---------- Document segment ----------

Bibtex entry for citation:

@article{oliveira2021damov,
  title={{DAMOV: A New Methodology and Benchmark Suite for Evaluating Data Movement Bottlenecks}},
  author={Oliveira, Geraldo F and G{\'o}mez-Luna, Juan and Orosa, Lois and Ghose, Saugata and Vijaykumar, Nandita and Fernandez, Ivan and Sadrosadati, Mohammad and Mutlu, Onur},
  journal={IEEE Access},
  year={2021},
}

Setting up DAMOV

Repository Structure and Installation

We point out next to the repository structure and some important folders and files.

.
+-- README.md
+-- get_workloads.sh
+-- simulator/
|   +-- command_files/
|   +-- ramulator/
|   +-- ramulator-configs/
|   +-- scripts/
|   +-- src/
|   +-- templates/

Step 0: Prerequisites

Our framework requires both ZSim and Ramulator dependencies.

• Ramulator requires a C++11 compiler (e.g., clang++, g++-5).
• ZSim requires gcc >=4.6, pin, scons, libconfig, libhdf5, libelfg0: We provide two scripts setup.sh and compile.sh under simulator/scripts to facilitate ZSim's installation. The first one installs all ZSim's dependencies. The second one compiles ZSim.
• We use lrztar to compress files.

Step 1: Installing the Simulator

To install the simulator:

cd simulator
sudo sh ./scripts/setup.sh
sh ./scripts/compile.sh
cd ../

Step 2: Downloading the Workloads

To download the workloads:

sh get_workloads.sh

The get_workloads.sh script will download all workloads. The script stores the workloads under the ./workloads folder.

In case the get_workloads.sh script does not work as expected (e.g., due to the user reaching Mega's maximum download quota), one can get the workloads directly from the following link: https://mega.nz/file/Mz51xJyY#J_ai3_Pl5kVvFETurKmBuMIrOagUK4sadyahOzUYQVE

Please, note that the workload folder requires around 6 GB of storage.

---------- Study material ----------

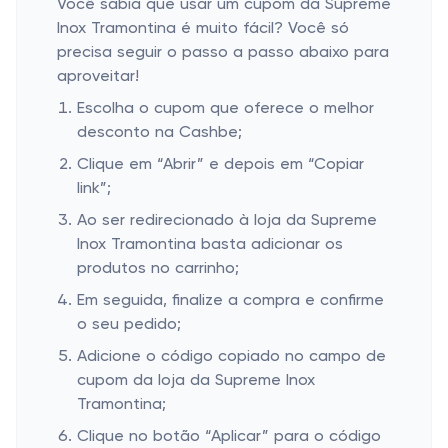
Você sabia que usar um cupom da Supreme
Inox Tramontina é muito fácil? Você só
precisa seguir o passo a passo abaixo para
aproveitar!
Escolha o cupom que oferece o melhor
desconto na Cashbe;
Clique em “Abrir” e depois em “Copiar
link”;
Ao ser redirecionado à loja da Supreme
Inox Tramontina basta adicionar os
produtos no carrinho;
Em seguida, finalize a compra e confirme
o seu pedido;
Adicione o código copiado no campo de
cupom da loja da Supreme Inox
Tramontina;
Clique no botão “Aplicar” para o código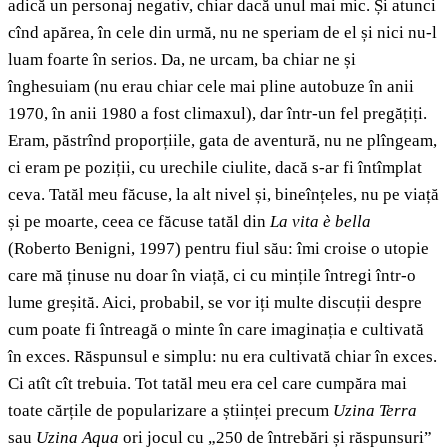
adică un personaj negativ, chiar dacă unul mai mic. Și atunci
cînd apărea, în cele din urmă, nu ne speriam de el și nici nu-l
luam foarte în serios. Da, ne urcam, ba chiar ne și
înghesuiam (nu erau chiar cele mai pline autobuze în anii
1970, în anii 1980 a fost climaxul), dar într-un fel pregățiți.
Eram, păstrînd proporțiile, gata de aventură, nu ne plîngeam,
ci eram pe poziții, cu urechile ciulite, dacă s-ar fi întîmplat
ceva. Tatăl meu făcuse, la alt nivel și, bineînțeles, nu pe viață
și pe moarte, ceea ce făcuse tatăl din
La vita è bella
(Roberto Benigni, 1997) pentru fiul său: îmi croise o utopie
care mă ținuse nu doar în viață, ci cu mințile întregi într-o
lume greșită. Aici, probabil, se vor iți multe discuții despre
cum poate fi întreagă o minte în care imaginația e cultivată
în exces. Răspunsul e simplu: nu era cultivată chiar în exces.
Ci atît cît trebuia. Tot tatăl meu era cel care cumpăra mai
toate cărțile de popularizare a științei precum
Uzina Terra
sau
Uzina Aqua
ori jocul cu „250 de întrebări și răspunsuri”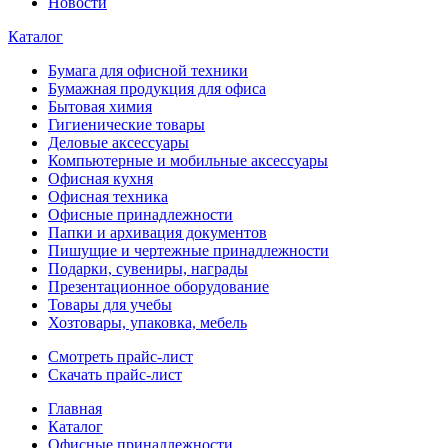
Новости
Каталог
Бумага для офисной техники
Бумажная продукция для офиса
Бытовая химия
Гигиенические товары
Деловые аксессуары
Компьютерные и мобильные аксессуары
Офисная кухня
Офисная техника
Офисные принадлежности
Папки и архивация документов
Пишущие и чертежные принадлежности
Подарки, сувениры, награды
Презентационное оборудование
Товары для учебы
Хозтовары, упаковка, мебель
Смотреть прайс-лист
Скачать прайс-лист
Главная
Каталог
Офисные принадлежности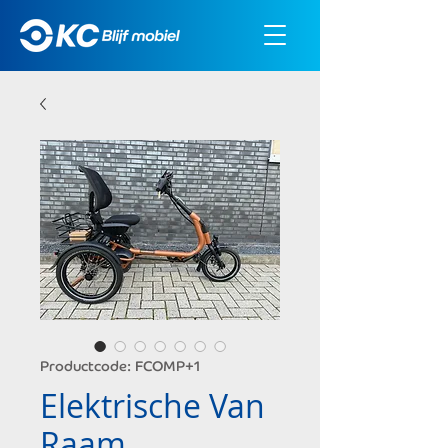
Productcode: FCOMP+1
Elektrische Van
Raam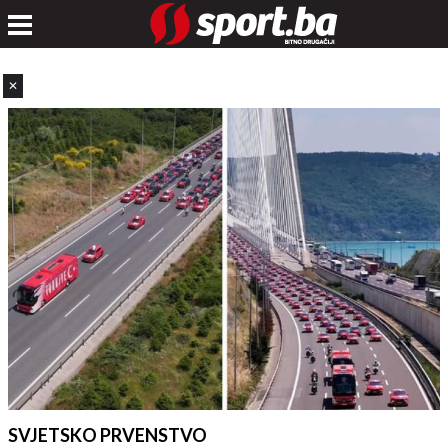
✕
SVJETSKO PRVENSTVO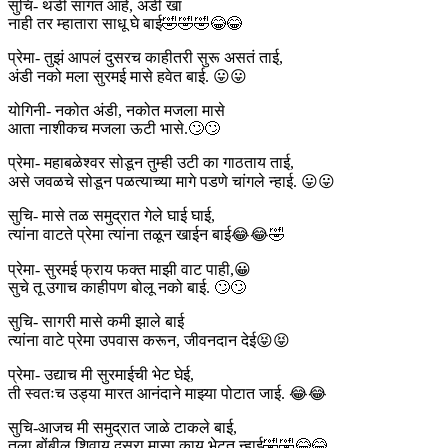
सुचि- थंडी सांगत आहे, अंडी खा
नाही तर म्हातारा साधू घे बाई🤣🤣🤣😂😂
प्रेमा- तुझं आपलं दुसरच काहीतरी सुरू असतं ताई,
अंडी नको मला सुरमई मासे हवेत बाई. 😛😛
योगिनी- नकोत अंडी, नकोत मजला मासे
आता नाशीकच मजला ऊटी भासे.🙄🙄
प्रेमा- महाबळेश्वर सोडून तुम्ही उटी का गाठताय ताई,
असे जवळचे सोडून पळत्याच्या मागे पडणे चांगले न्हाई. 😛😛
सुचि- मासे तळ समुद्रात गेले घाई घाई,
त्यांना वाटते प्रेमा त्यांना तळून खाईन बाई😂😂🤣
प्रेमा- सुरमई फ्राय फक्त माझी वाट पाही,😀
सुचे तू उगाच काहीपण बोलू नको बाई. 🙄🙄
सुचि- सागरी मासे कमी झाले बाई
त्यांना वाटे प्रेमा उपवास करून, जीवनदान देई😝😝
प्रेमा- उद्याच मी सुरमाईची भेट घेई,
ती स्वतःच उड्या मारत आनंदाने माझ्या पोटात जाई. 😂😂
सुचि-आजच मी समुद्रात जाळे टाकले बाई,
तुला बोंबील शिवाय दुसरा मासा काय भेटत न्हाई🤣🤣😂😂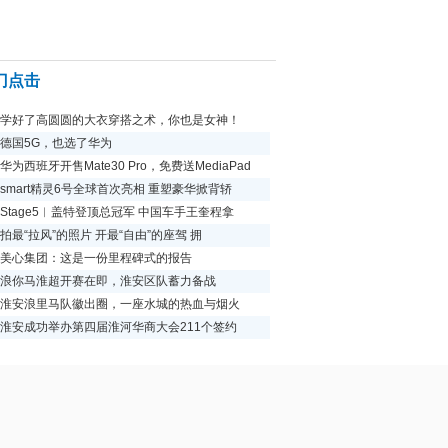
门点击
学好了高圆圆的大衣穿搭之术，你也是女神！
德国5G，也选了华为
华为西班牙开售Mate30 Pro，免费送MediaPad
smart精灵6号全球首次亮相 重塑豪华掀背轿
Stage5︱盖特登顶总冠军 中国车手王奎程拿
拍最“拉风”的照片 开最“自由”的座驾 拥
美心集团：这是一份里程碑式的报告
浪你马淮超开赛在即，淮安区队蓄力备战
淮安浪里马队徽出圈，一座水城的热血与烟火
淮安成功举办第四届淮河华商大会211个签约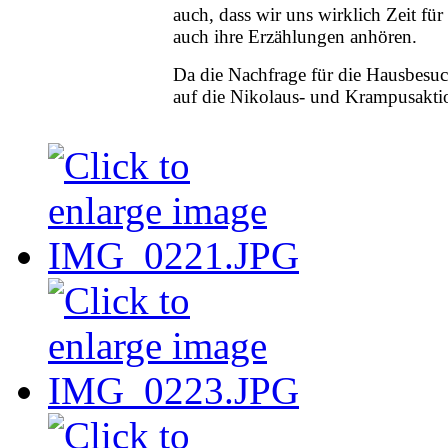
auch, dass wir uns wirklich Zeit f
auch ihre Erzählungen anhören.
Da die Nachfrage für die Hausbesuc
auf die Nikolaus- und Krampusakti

----------

Exercise description ▸ Copy the DAMOV setup instructions starting with "cd simulator" and going on through "the ./workloads folder.", substituting "directory" for every "folder".

Task response ▸
cd simulator
sudo sh ./scripts/setup.sh
sh ./scripts/compile.sh
cd ../

Step 2: Downloading the Workloads

To download the workloads:

sh get_workloads.sh

The get_workloads.sh script will download all workloads. The script stores the workloads under the ./workloads directory.